The Von Merzenburg Fund for New Initiatives

Tuesday, May 10, 2011

Can a Sexless Marriage Be Worth It?


Dear Franz,

How important do you think sexual attraction is in a marriage? A friend is considering getting engaged to a man she thinks is perfect except that she is not very physically attracted to him. She is in her 30s and feels like he is the best man she has ever met, but she is worried she’ll end up with a sexless marriage.

I believe she feels that if she doesn’t marry him, she won’t meet anyone as good as he is in time to have children. I don’t really know what to say.


Dear Reader,

I love it how you are acting like you are asking a question for a friend.

But sexual attraction is not important in a marriage. My mother was married several times and I believe, never attracted to her husbands. I am told by my father that she used "Pepe" a lounge singer from Portugal for what she called "bedroom purposes". Though she was never attracted to many of her husbands, each marriage was very financially successful and she always benefited immensely. And although she was a horrible, horrible, horrible person, she was a smart woman and always made good business decisions.

You or "Your friend" doesn't have to worry about a "sexless marriage". She needs to remember that she can do whatever she'd likes for "bedroom purposes". There was a little thing in the 1960s called Women's Lib, and maybe's heard about it? And I've written before about how to manage an affair, perhaps your friend should read it. (main point: don't get knocked up, social diseases are grounds for divorce...)

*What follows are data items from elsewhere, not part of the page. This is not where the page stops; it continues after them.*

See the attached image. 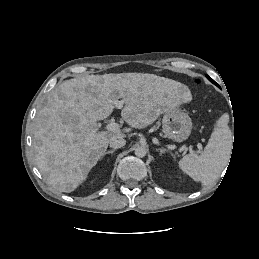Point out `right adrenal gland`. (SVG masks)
I'll return each instance as SVG.
<instances>
[{
  "instance_id": "obj_1",
  "label": "right adrenal gland",
  "mask_w": 259,
  "mask_h": 259,
  "mask_svg": "<svg viewBox=\"0 0 259 259\" xmlns=\"http://www.w3.org/2000/svg\"><path fill=\"white\" fill-rule=\"evenodd\" d=\"M115 150H116V149L109 150V151L105 152V153L103 154V156H105L106 154H113V153L115 152Z\"/></svg>"
}]
</instances>
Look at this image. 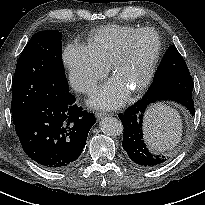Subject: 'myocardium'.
I'll return each instance as SVG.
<instances>
[{"mask_svg":"<svg viewBox=\"0 0 205 205\" xmlns=\"http://www.w3.org/2000/svg\"><path fill=\"white\" fill-rule=\"evenodd\" d=\"M143 33L154 34L156 37V40H157V46H156V50H155L152 58L150 59V61L148 63L144 78L142 79V81L138 85H136L130 89V91L134 92V93H138V92L145 90L150 85V83L153 79L155 69H156V66H157V63L159 61L161 51H162V42H161V38H160L159 34L154 29L148 28V27L140 28V29L136 30L134 33H132L131 35H129L125 39L121 49L114 56V58L110 64V69H111L112 75L115 76L120 65L129 56L132 42Z\"/></svg>","mask_w":205,"mask_h":205,"instance_id":"myocardium-1","label":"myocardium"}]
</instances>
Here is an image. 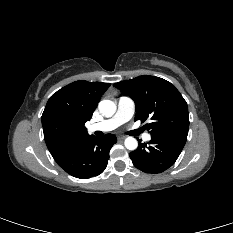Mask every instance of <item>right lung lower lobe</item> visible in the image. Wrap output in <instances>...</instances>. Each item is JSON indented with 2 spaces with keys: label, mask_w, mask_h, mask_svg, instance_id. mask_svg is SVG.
I'll return each mask as SVG.
<instances>
[{
  "label": "right lung lower lobe",
  "mask_w": 233,
  "mask_h": 233,
  "mask_svg": "<svg viewBox=\"0 0 233 233\" xmlns=\"http://www.w3.org/2000/svg\"><path fill=\"white\" fill-rule=\"evenodd\" d=\"M116 142L113 134L103 137L93 136L57 163L76 178L85 179L97 176L107 167L109 151Z\"/></svg>",
  "instance_id": "obj_1"
}]
</instances>
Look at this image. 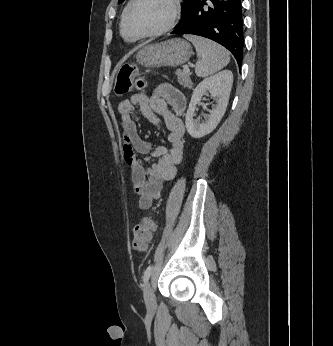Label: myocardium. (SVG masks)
I'll use <instances>...</instances> for the list:
<instances>
[{
  "label": "myocardium",
  "mask_w": 333,
  "mask_h": 346,
  "mask_svg": "<svg viewBox=\"0 0 333 346\" xmlns=\"http://www.w3.org/2000/svg\"><path fill=\"white\" fill-rule=\"evenodd\" d=\"M181 0H169V3L172 7V16L170 21L168 22L167 25H165L163 28L154 31V32H150V33H142V34H131L128 32L127 27H126V23H127V19L129 14L131 13L133 7L139 2V0H131L129 5L126 8V11L122 17V21H121V33L122 35L129 40H135V39H143V38H151V37H158L160 35H163L167 32H169L170 30H172L176 24L179 21L180 18V14H181Z\"/></svg>",
  "instance_id": "1"
}]
</instances>
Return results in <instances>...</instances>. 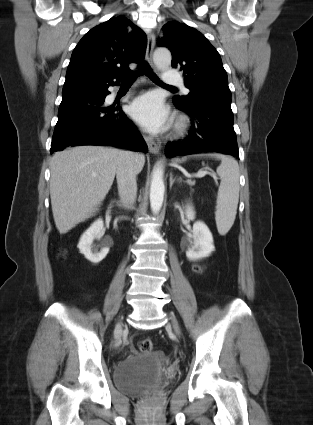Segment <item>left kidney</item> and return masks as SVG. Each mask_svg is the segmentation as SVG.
<instances>
[{"label":"left kidney","mask_w":313,"mask_h":425,"mask_svg":"<svg viewBox=\"0 0 313 425\" xmlns=\"http://www.w3.org/2000/svg\"><path fill=\"white\" fill-rule=\"evenodd\" d=\"M185 215L189 220L195 219V212L191 205L186 206ZM192 232L194 243L188 247L186 256L194 260L208 257L215 249L209 228L203 222L198 221L193 224Z\"/></svg>","instance_id":"5707ae66"}]
</instances>
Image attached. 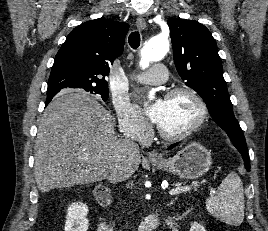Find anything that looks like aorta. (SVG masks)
<instances>
[{"label": "aorta", "mask_w": 268, "mask_h": 231, "mask_svg": "<svg viewBox=\"0 0 268 231\" xmlns=\"http://www.w3.org/2000/svg\"><path fill=\"white\" fill-rule=\"evenodd\" d=\"M169 51V41L166 38L154 37L148 41L141 49L140 67L146 69L150 62L162 60ZM150 98L154 97V93H150Z\"/></svg>", "instance_id": "1"}]
</instances>
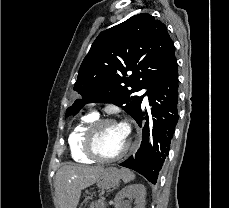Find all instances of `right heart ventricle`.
<instances>
[{"instance_id": "obj_1", "label": "right heart ventricle", "mask_w": 229, "mask_h": 208, "mask_svg": "<svg viewBox=\"0 0 229 208\" xmlns=\"http://www.w3.org/2000/svg\"><path fill=\"white\" fill-rule=\"evenodd\" d=\"M98 118L96 112H90L83 116L79 122L73 127L68 137V146L71 159L75 163L90 164L96 161L95 158H86V153H82L81 149L84 148L85 136L88 127L93 121Z\"/></svg>"}]
</instances>
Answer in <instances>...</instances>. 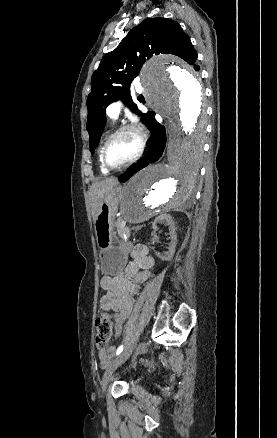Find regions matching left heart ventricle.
Wrapping results in <instances>:
<instances>
[{"instance_id": "b2bd125f", "label": "left heart ventricle", "mask_w": 277, "mask_h": 438, "mask_svg": "<svg viewBox=\"0 0 277 438\" xmlns=\"http://www.w3.org/2000/svg\"><path fill=\"white\" fill-rule=\"evenodd\" d=\"M138 140L131 133L115 138L107 150V159L112 166H119L130 160L136 153Z\"/></svg>"}]
</instances>
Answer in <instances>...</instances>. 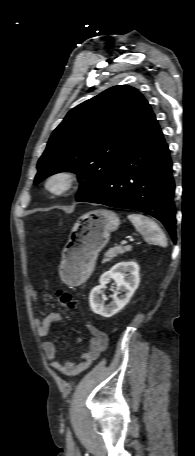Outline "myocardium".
Returning <instances> with one entry per match:
<instances>
[{"mask_svg": "<svg viewBox=\"0 0 195 456\" xmlns=\"http://www.w3.org/2000/svg\"><path fill=\"white\" fill-rule=\"evenodd\" d=\"M77 177L71 171H58L47 177L45 190L54 196H63L69 193L76 184Z\"/></svg>", "mask_w": 195, "mask_h": 456, "instance_id": "1", "label": "myocardium"}]
</instances>
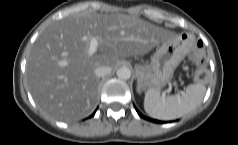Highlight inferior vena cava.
Here are the masks:
<instances>
[{
	"mask_svg": "<svg viewBox=\"0 0 238 145\" xmlns=\"http://www.w3.org/2000/svg\"><path fill=\"white\" fill-rule=\"evenodd\" d=\"M111 71H112V69L109 66H99L94 70L95 75L97 77H104V76L110 74Z\"/></svg>",
	"mask_w": 238,
	"mask_h": 145,
	"instance_id": "602c4592",
	"label": "inferior vena cava"
}]
</instances>
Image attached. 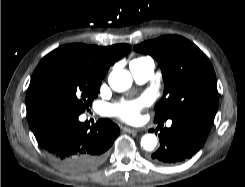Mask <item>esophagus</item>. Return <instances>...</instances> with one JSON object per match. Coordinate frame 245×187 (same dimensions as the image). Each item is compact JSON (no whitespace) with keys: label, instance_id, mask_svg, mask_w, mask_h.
I'll return each mask as SVG.
<instances>
[{"label":"esophagus","instance_id":"1","mask_svg":"<svg viewBox=\"0 0 245 187\" xmlns=\"http://www.w3.org/2000/svg\"><path fill=\"white\" fill-rule=\"evenodd\" d=\"M123 131L129 132V133H138L141 130L140 129H136V128L123 127Z\"/></svg>","mask_w":245,"mask_h":187}]
</instances>
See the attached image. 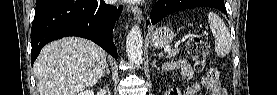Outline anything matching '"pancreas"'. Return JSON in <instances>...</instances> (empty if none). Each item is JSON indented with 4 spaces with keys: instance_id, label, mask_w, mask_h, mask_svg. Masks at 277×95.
I'll return each mask as SVG.
<instances>
[{
    "instance_id": "obj_1",
    "label": "pancreas",
    "mask_w": 277,
    "mask_h": 95,
    "mask_svg": "<svg viewBox=\"0 0 277 95\" xmlns=\"http://www.w3.org/2000/svg\"><path fill=\"white\" fill-rule=\"evenodd\" d=\"M178 53H179V50H178V49H172V50L168 51V53H167V58H168V59H172V58H174Z\"/></svg>"
}]
</instances>
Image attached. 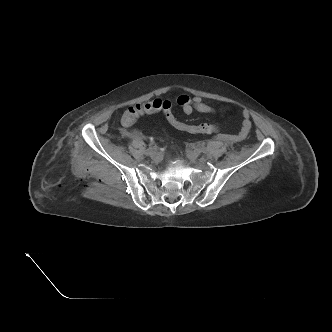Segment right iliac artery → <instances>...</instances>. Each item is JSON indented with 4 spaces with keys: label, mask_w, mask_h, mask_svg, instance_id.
I'll return each instance as SVG.
<instances>
[{
    "label": "right iliac artery",
    "mask_w": 332,
    "mask_h": 332,
    "mask_svg": "<svg viewBox=\"0 0 332 332\" xmlns=\"http://www.w3.org/2000/svg\"><path fill=\"white\" fill-rule=\"evenodd\" d=\"M154 146L152 144H149L147 147V152L153 150Z\"/></svg>",
    "instance_id": "82829eb1"
}]
</instances>
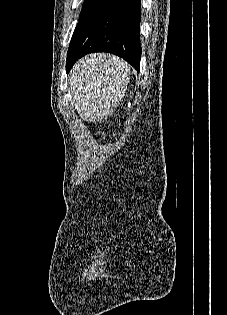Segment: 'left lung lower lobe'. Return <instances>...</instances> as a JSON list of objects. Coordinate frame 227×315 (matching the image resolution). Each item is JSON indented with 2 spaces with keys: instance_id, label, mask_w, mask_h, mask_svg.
<instances>
[{
  "instance_id": "obj_1",
  "label": "left lung lower lobe",
  "mask_w": 227,
  "mask_h": 315,
  "mask_svg": "<svg viewBox=\"0 0 227 315\" xmlns=\"http://www.w3.org/2000/svg\"><path fill=\"white\" fill-rule=\"evenodd\" d=\"M140 3L141 0H97L75 28L68 49L67 73L78 59L94 52L117 55L139 72Z\"/></svg>"
}]
</instances>
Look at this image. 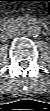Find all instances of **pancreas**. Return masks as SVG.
<instances>
[{"instance_id":"pancreas-1","label":"pancreas","mask_w":50,"mask_h":111,"mask_svg":"<svg viewBox=\"0 0 50 111\" xmlns=\"http://www.w3.org/2000/svg\"><path fill=\"white\" fill-rule=\"evenodd\" d=\"M16 23H17L16 20H13L12 22H6V23L3 24V27L6 28V27H8L10 25L15 26Z\"/></svg>"}]
</instances>
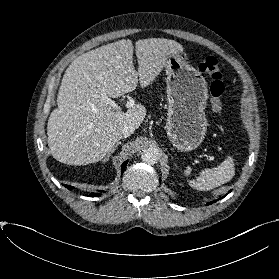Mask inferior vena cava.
Segmentation results:
<instances>
[{"label": "inferior vena cava", "mask_w": 279, "mask_h": 279, "mask_svg": "<svg viewBox=\"0 0 279 279\" xmlns=\"http://www.w3.org/2000/svg\"><path fill=\"white\" fill-rule=\"evenodd\" d=\"M134 131H135V128L133 126H125L120 132L119 139L129 137L130 135H132L134 133Z\"/></svg>", "instance_id": "inferior-vena-cava-1"}]
</instances>
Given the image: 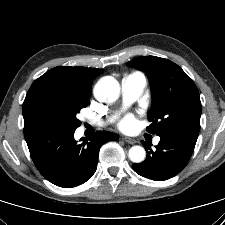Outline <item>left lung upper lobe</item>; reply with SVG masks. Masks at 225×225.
I'll return each instance as SVG.
<instances>
[{
  "instance_id": "1",
  "label": "left lung upper lobe",
  "mask_w": 225,
  "mask_h": 225,
  "mask_svg": "<svg viewBox=\"0 0 225 225\" xmlns=\"http://www.w3.org/2000/svg\"><path fill=\"white\" fill-rule=\"evenodd\" d=\"M127 66L143 70L150 81L152 107L147 130L157 135L171 134L196 142L199 135L201 102L192 79L170 60L143 56Z\"/></svg>"
}]
</instances>
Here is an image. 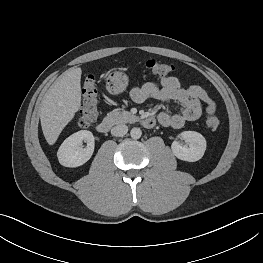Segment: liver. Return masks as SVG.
<instances>
[{"label": "liver", "instance_id": "liver-1", "mask_svg": "<svg viewBox=\"0 0 263 263\" xmlns=\"http://www.w3.org/2000/svg\"><path fill=\"white\" fill-rule=\"evenodd\" d=\"M81 68L68 69L48 89L40 107L44 137L53 145L81 107Z\"/></svg>", "mask_w": 263, "mask_h": 263}]
</instances>
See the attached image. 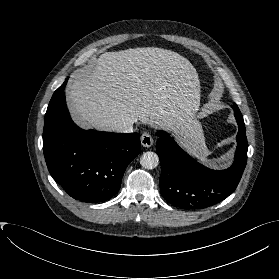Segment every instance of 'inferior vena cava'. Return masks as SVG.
<instances>
[{"label": "inferior vena cava", "mask_w": 279, "mask_h": 279, "mask_svg": "<svg viewBox=\"0 0 279 279\" xmlns=\"http://www.w3.org/2000/svg\"><path fill=\"white\" fill-rule=\"evenodd\" d=\"M119 132L131 133V132H133V126L130 125V126H127L125 128H122V129L119 130Z\"/></svg>", "instance_id": "602c4592"}]
</instances>
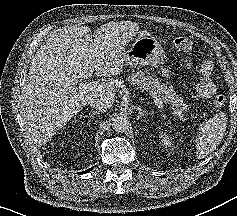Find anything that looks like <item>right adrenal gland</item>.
Segmentation results:
<instances>
[{
	"label": "right adrenal gland",
	"instance_id": "obj_1",
	"mask_svg": "<svg viewBox=\"0 0 237 216\" xmlns=\"http://www.w3.org/2000/svg\"><path fill=\"white\" fill-rule=\"evenodd\" d=\"M98 114L97 111H91L88 115H85L84 117H88L91 116L92 118L94 117V115Z\"/></svg>",
	"mask_w": 237,
	"mask_h": 216
}]
</instances>
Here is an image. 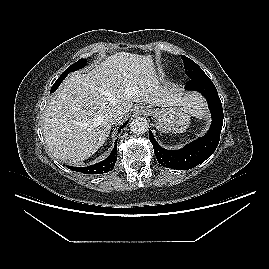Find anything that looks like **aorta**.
<instances>
[{
    "label": "aorta",
    "mask_w": 269,
    "mask_h": 269,
    "mask_svg": "<svg viewBox=\"0 0 269 269\" xmlns=\"http://www.w3.org/2000/svg\"><path fill=\"white\" fill-rule=\"evenodd\" d=\"M130 130L134 134H144L148 130V122L143 117H136L130 123Z\"/></svg>",
    "instance_id": "762f6f07"
}]
</instances>
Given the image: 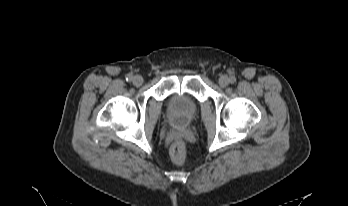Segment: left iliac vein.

But I don't know about the potential spouse's financial situation so I can't officially say: go for it. Only you know. If you're not all that attracted to him and his financial holdings don't compensate, don't feel bad: just say NEXT!

And as a last bit of encouragement, let me tell you a story. I know a woman who married a man over fifty years older than she was. Everybody thought, "Ewww". One thinks, one should only go so far. Well, let me tell you: Her husband was in his eighties and he died less than one year into the marriage. He had billions, and as you can imagine there were hundreds of girls kicking themselves for not submitting to his elderly advances when they had the chance.

So make an informed decision: weigh the benefits. And please, hold the line: Don't forget the Pre-nup!